__What you should do__
In the records that follow, the lines from the one containing "index pip: (135, 146)" to the one containing "pinky tip: (189, 131)", inclusive, are to be given again exactly.

__Stored data__
————

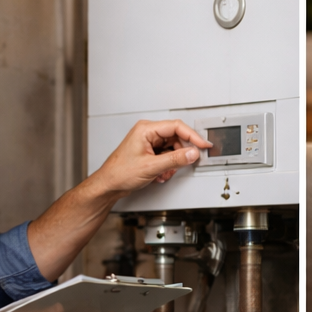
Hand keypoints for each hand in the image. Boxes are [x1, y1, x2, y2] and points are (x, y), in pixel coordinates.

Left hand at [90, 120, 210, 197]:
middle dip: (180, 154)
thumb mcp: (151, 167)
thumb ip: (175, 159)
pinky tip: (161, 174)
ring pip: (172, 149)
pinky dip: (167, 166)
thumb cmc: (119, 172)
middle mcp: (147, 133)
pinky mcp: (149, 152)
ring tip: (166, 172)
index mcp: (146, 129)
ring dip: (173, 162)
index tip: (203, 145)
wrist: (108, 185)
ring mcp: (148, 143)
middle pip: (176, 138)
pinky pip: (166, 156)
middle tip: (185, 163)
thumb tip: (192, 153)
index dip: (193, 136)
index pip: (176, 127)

————

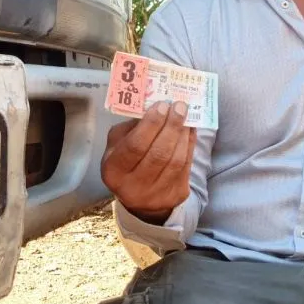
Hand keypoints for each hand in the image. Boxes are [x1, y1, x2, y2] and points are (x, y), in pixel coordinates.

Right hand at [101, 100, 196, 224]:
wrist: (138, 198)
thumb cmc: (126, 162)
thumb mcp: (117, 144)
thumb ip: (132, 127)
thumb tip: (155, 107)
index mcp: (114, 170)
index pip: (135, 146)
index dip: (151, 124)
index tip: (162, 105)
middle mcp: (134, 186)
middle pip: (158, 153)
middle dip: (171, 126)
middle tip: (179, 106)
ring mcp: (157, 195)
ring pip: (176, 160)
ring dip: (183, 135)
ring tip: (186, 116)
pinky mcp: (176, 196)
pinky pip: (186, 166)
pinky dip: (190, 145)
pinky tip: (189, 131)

————

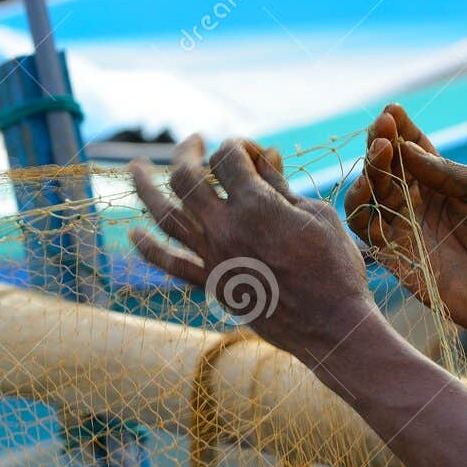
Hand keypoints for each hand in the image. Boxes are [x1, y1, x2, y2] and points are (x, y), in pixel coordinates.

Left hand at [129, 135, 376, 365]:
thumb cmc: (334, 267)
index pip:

————

__Task solution__
index pip: (135, 146)
index dip: (151, 124)
index tip: (162, 105)
middle mcp: (134, 186)
middle pip: (158, 153)
middle dip: (171, 126)
middle tip: (179, 106)
ring mcp: (157, 195)
ring pip: (176, 160)
ring dip: (183, 135)
ring tip: (186, 116)
pinky mcp: (176, 196)
pinky pip: (186, 166)
pinky dip: (190, 145)
pinky tip: (189, 131)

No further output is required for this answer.